__WHAT YOU NEED TO DO__
Reproduce verbatim the lines of the records from the line with "GOVERNOR ASSEMBLY" to the line with "Indiana | ChicagoLIVE", both included, and omit the pictures from your answer.

Saved entries:
◆ ◆ ◆ ◆
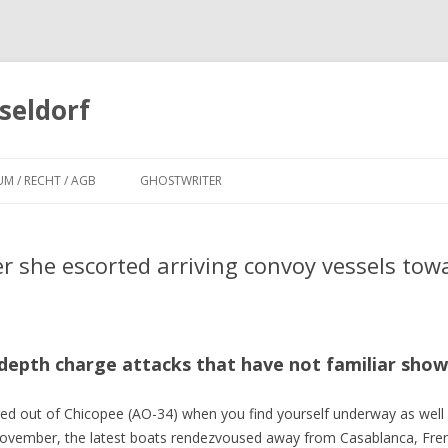
seldorf
Zum
Inhalt
UM / RECHT / AGB
GHOSTWRITER
springen
r she escorted arriving convoy vessels to
depth charge attacks that have not familiar show
 out of Chicopee (AO-34) when you find yourself underway as well
17 November, the latest boats rendezvoused away from Casablanca, Fre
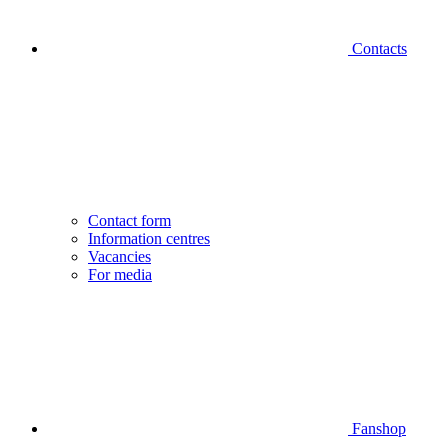
Contacts
Contact form
Information centres
Vacancies
For media
Fanshop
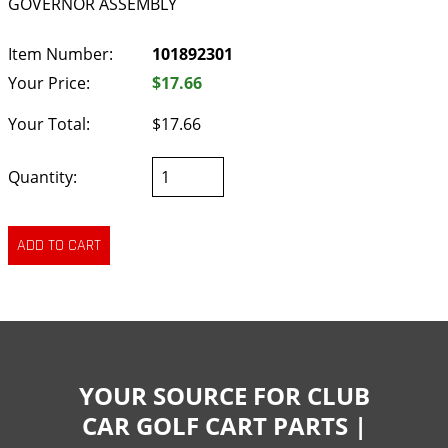
GOVERNOR ASSEMBLY
Item Number:
101892301
Your Price:
$17.66
Your Total:
$17.66
Quantity:
YOUR SOURCE FOR CLUB
CAR GOLF CART PARTS |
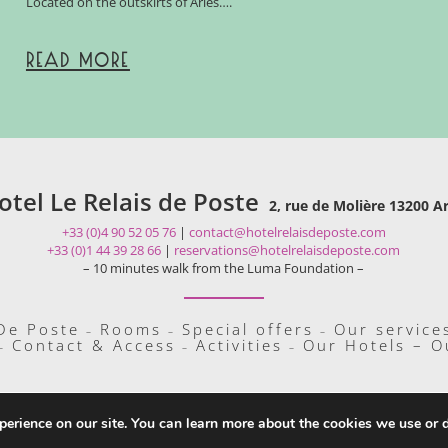
Located on the outskirts of Arles….
READ MORE
otel Le Relais de Poste
2, rue de Molière 13200 Ar
+33 (0)4 90 52 05 76
|
contact@hotelrelaisdeposte.com
+33 (0)1 44 39 28 66
|
reservations@hotelrelaisdeposte.com
– 10 minutes walk from the Luma Foundation –
 De Poste
Rooms
Special offers
Our service
–
–
–
Contact & Access
Activities
Our Hotels – O
–
–
–
perience on our site. You can learn more about the cookies we use or 
Copyright 2019 Hôtel Le Relais De Poste |
Altelis
|
Legal Mentions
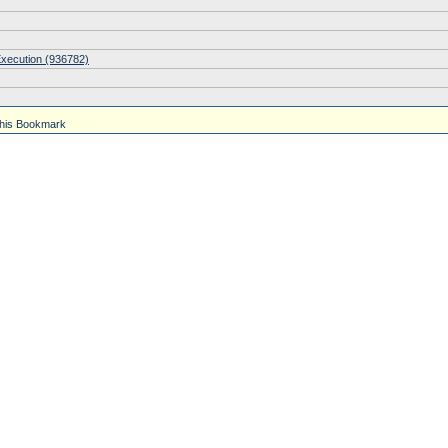
Execution (936782)
his Bookmark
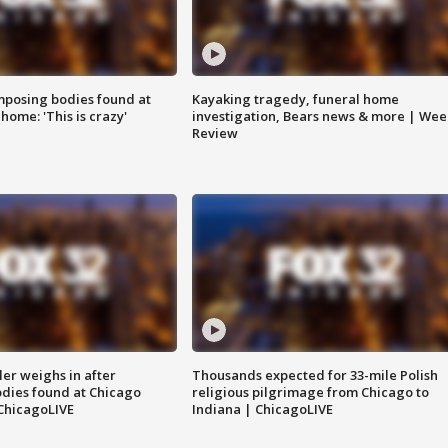
posing bodies found at
Kayaking tragedy, funeral home
home: 'This is crazy'
investigation, Bears news & more | Wee
Review
ler weighs in after
Thousands expected for 33-mile Polish
dies found at Chicago
religious pilgrimage from Chicago to
ChicagoLIVE
Indiana | ChicagoLIVE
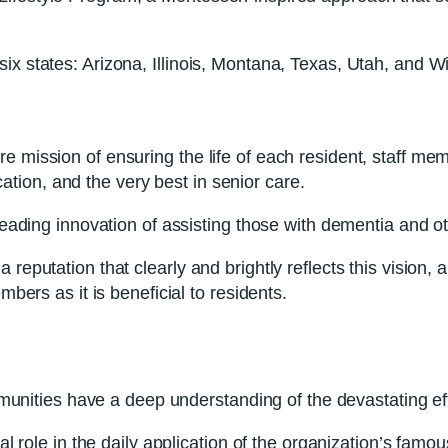
ix states: Arizona, Illinois, Montana, Texas, Utah, and W
re mission of ensuring the life of each resident, staff m
ion, and the very best in senior care.
y-leading innovation of assisting those with dementia and
 reputation that clearly and brightly reflects this vision
mbers as it is beneficial to residents.
ities have a deep understanding of the devastating eff
otal role in the daily application of the organization’s f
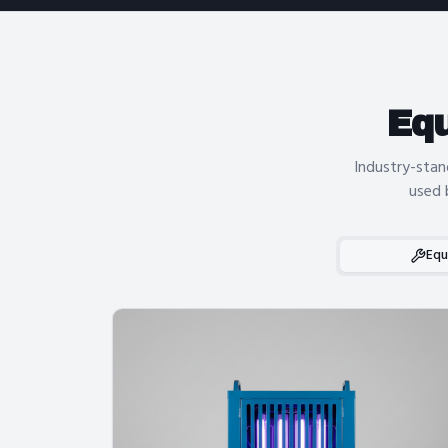
Eq
Industry-stan
used 
Equ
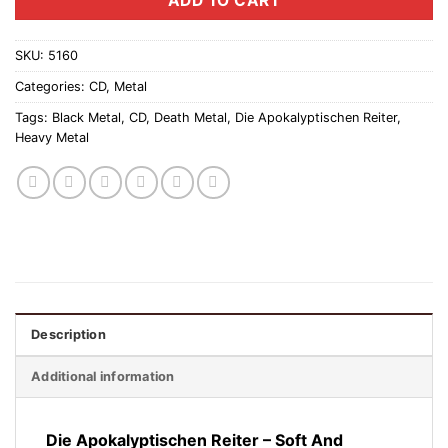
ADD TO CART
SKU:
5160
Categories:
CD
,
Metal
Tags:
Black Metal
,
CD
,
Death Metal
,
Die Apokalyptischen Reiter
,
Heavy Metal
Description
Additional information
Die Apokalyptischen Reiter ‎– Soft And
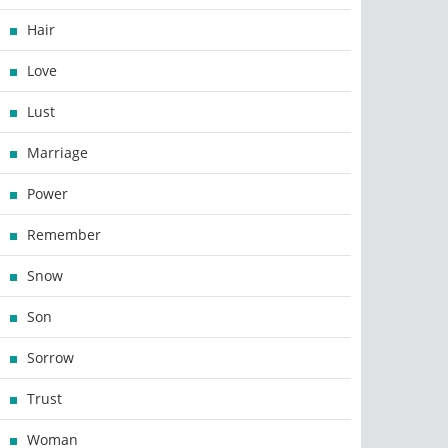
Hair
Love
Lust
Marriage
Power
Remember
Snow
Son
Sorrow
Trust
Woman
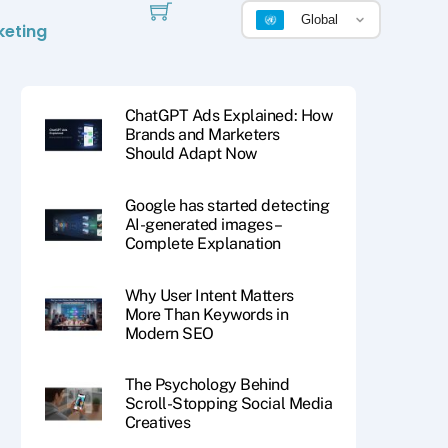
Global
keting
ChatGPT Ads Explained: How
Brands and Marketers
Should Adapt Now
Google has started detecting
AI-generated images –
Complete Explanation
Why User Intent Matters
More Than Keywords in
Modern SEO
The Psychology Behind
Scroll-Stopping Social Media
Creatives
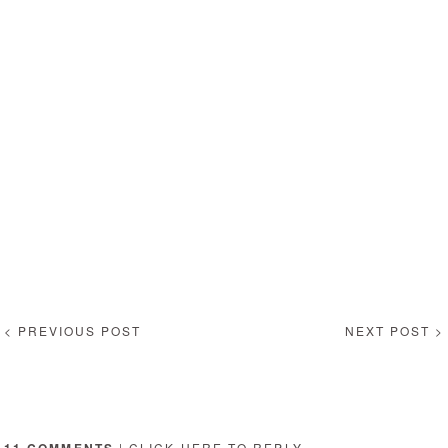
< PREVIOUS POST
NEXT POST >
11 COMMENTS
|
CLICK HERE
TO REPLY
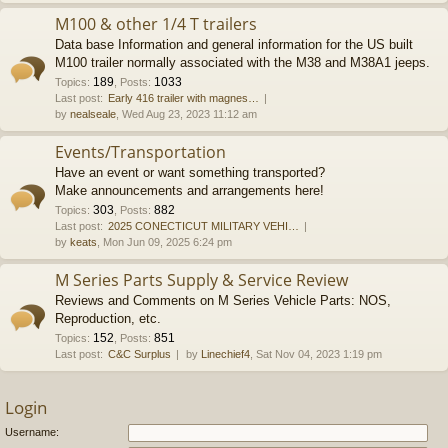
M100 & other 1/4 T trailers
Data base Information and general information for the US built
M100 trailer normally associated with the M38 and M38A1 jeeps.
189
1033
Topics
:
,
Posts
:
Last post:
Early 416 trailer with magnes…
by
nealseale
, Wed Aug 23, 2023 11:12 am
Events/Transportation
Have an event or want something transported?
Make announcements and arrangements here!
303
882
Topics
:
,
Posts
:
Last post:
2025 CONECTICUT MILITARY VEHI…
by
keats
, Mon Jun 09, 2025 6:24 pm
M Series Parts Supply & Service Review
Reviews and Comments on M Series Vehicle Parts: NOS,
Reproduction, etc.
152
851
Topics
:
,
Posts
:
Last post:
C&C Surplus
by
Linechief4
, Sat Nov 04, 2023 1:19 pm
Login
Username:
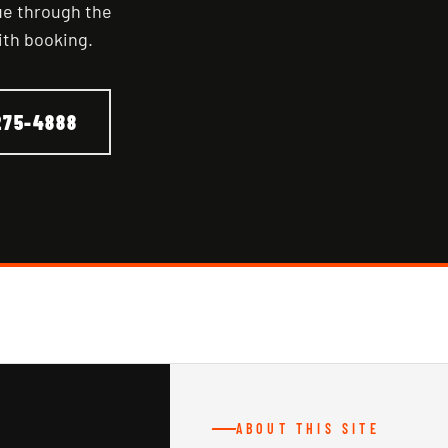
nue through the
ith booking.
275-4888
ABOUT THIS SITE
◆ ◆ ◆ ◆
__RESPONSE FOR THIS EXERCISE__
GOVERNOR ASSEMBLY
Item Number:
101892301
Your Price:
$17.66
Your Total:
$17.66
Quantity:
YOUR SOURCE FOR CLUB
CAR GOLF CART PARTS |
Located on the outskirts of Arles….
READ MORE
otel Le Relais de Poste
2, rue de Molière 13200 Ar
+33 (0)4 90 52 05 76
|
contact@hotelrelaisdeposte.com
+33 (0)1 44 39 28 66
|
reservations@hotelrelaisdeposte.com
– 10 minutes walk from the Luma Foundation –
 De Poste
Rooms
Special offers
Our service
–
–
–
Contact & Access
Activities
Our Hotels – O
–
–
–
perience on our site. You can learn more about the cookies we use or 
Copyright 2019 Hôtel Le Relais De Poste |
Altelis
|
Legal Mentions
Execution (936782)
his Bookmark
posing bodies found at
Kayaking tragedy, funeral home
home: 'This is crazy'
investigation, Bears news & more | Wee
Review
ler weighs in after
Thousands expected for 33-mile Polish
dies found at Chicago
religious pilgrimage from Chicago to
ChicagoLIVE
Indiana | ChicagoLIVE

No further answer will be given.